Cubs Sign Two Big Arms With Killer Names: Max Bain, Adam Choplick

Social Navigation

Cubs Sign Two Big Arms With Killer Names: Max Bain, Adam Choplick

Chicago Cubs

This time of year, you (theoretically … ) see four types of signings: big league free agents, free agents on minor league deals who are competing for a big league job, free agents on minor league deals being added for farm depth, and minor league signings where you’re taking a chance on a developmental player.

The first three groups up there get most of the focus, particularly because we don’t always get a ton of info about those developmental signings unless they were a big name at Driveline or something. But the work is being done behind the scenes, as guys – largely pitchers this time of year – from Indy Ball or Mexico or who weren’t signed out of college are showing off for teams to try to get snagged into a farm system.
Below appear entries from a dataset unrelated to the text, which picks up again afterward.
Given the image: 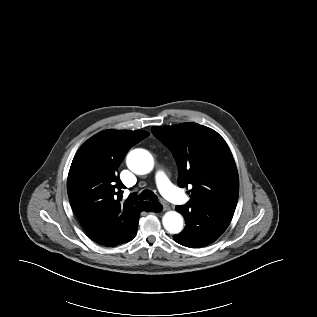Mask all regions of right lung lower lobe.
Instances as JSON below:
<instances>
[{
    "instance_id": "right-lung-lower-lobe-1",
    "label": "right lung lower lobe",
    "mask_w": 317,
    "mask_h": 317,
    "mask_svg": "<svg viewBox=\"0 0 317 317\" xmlns=\"http://www.w3.org/2000/svg\"><path fill=\"white\" fill-rule=\"evenodd\" d=\"M163 207L160 203H151L148 202L146 205H144L141 209L135 213L131 219L130 224L127 227V230L125 233H123L121 236H119L116 240H111L108 237L105 236L104 233H100L96 230L88 232V236L95 242L99 243L100 245H104L106 247L110 246H116L119 244L127 243L131 241L137 232V226H138V219L140 216L141 211L146 212H160L162 211Z\"/></svg>"
}]
</instances>
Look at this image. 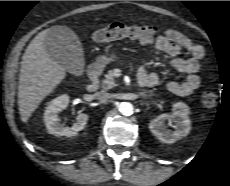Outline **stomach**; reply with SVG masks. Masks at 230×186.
<instances>
[{
  "instance_id": "0dacf381",
  "label": "stomach",
  "mask_w": 230,
  "mask_h": 186,
  "mask_svg": "<svg viewBox=\"0 0 230 186\" xmlns=\"http://www.w3.org/2000/svg\"><path fill=\"white\" fill-rule=\"evenodd\" d=\"M114 58H115L114 55H111L109 58H107V57H101V58H99V62L101 64H103V65H106V64L110 63L111 61H113Z\"/></svg>"
}]
</instances>
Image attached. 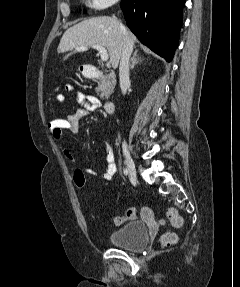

To that end, two guys to share today that the Cubs have signed, each of whom comes with a big arm and an absolutely 80-grade name.

First, there’s 22-year-old righty, and Batman nemesis, Max Bain:

Bain was undrafted out of college, pitched well in the Northwoods League, and has been trying to catch on somewhere. He’s a really big guy (6’6″ 250 lbs), and tops out near 98 mph. Get him in the organization, and see what happens.

Then there’s Adam Choplick, who has much more pro experience, and spent his 2019 season dominating in the Atlantic League, and then has spent his winter being unhittable in Mexico:

Choplick, 27, appears to have great stuff but works on command – I say that purely from scouting a stat line that features a ton of strikeouts, no hits, and a ton of walks. He must be a very uncomfortable at bat. Before his year in the Atlantic League and in Mexico, he was a Texas Rangers prospect, which sounds about right.

As you can see from a video last spring, Choplick is a huge dude (listed at 6’9″, 250 lbs):

These signings follow a lot of what the Cubs have been doing in the bullpen at the big league level: find guys who have at least one special thing about them (velocity or spin or one great pitch or unique size or arm angle), get them into the organization, and see what you might be able to do to polish them into a more complete pitcher.

Bain figures to be a lower-level, longer-developing arm if he can stick, whereas Choplick, having had some years of development already, might be challenged in the middle levels of the farm system this year to see if he could be a big league contributor at some point in the near future.